In this Wicked Wednesday Workout, you’ll work on upper- and lower-body strength and mix it in with some high-intensity spurts. In the final stretch, you’ll have to push your body when it’s already zapped—to help you get more mileage when the tank is almost empty. And that’s the hump that’s worth getting up and over.

This Week's Workout: Six by Six

Total Time: 20-25 minutes

Equipment and Set-Up
You'll Need: A dumbbell or heavy object that you can use for overhead presses and a field or playground with trees or monkey bars.

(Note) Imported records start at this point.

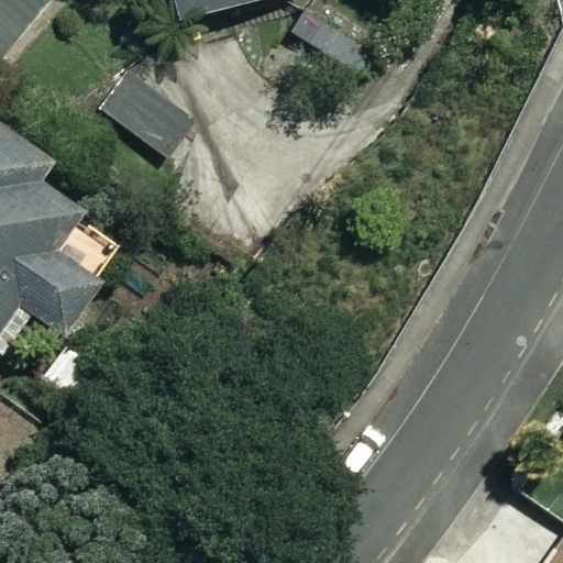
[(0,0),(0,52),(45,0),(0,0)]
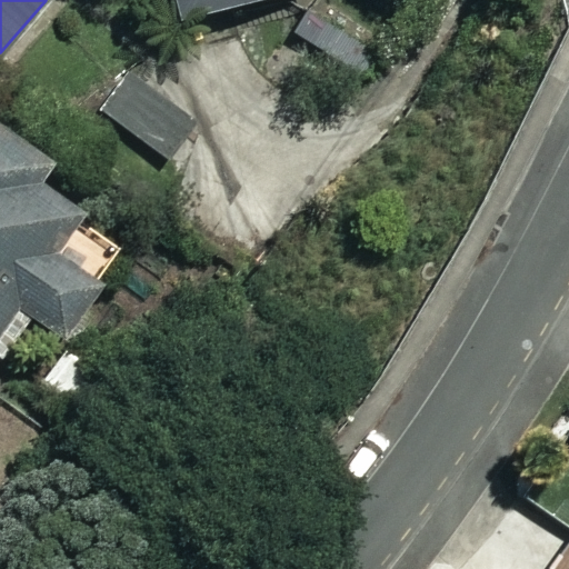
[(265,0),(175,0),(180,22),(265,0)]
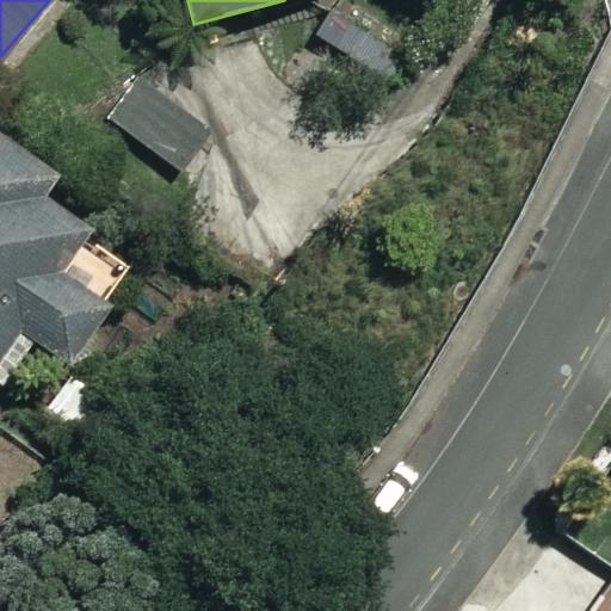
[(226,121),(167,56),(112,105),(171,170),(226,121)]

Set up six stations. At each one, you will perform one exercise for the number of repetitions outlined below, starting with 12 repetitions. Complete the six stations, then rest for 30 seconds to 1 minute before doing the next circuit. Complete six rounds of the six exercises.

Stations

  1. Perfect pushups, two seconds down and two seconds up.
  2. Squat jumps. Hinge at your hips when you squat down so that your butt thrusts backward and your knees don’t extend past your toes. On the way up, explode up into a jump. (Optional: Hold some kind of weight.)
  3. Overhead presses, using any kind of weight (dumbbell, sandbag, cinder blocks).
  4. Mountain climbers. Count one rep every time your lead foot comes forward.
  5. Pull-ups on tree branch or monkey bars. (Optional: if you can’t do pull-ups, do a modified pull-up by hanging a towel around a (sturdy) branch or bar. Jump up and grab each end of the towel and pull yourself as high as you can go on each jump.)
  6. Set up cones or markers about 20 yards apart. Sprint from cone-to-cone. One rep is running one length.
  7. Rest

Circuits

For the first time through, do 12 repetitions of each exercise. Each time through, you'll do fewer reps—until the final circuit, which is 15 reps of each.

  1. 12 reps
  2. 10 reps
  3. 8 reps
  4. 6 reps
  5. 4 reps
  6. 15 reps

About this Series
The Wicked Wednesday Workout is designed to help you break up your week with a high-intensity, total-body workout of strength and endurance that uses minimal equipment—to help better prepare your body for the randomness of your weekend at play. 

Ted Spiker, who has designed and led backyard and neighborhood workouts for his friends for the past three years, is a journalism professor at the University of Florida who specializes in health and fitness writing. He recommends you pick up a scrap truck tire to add more variety to your workouts.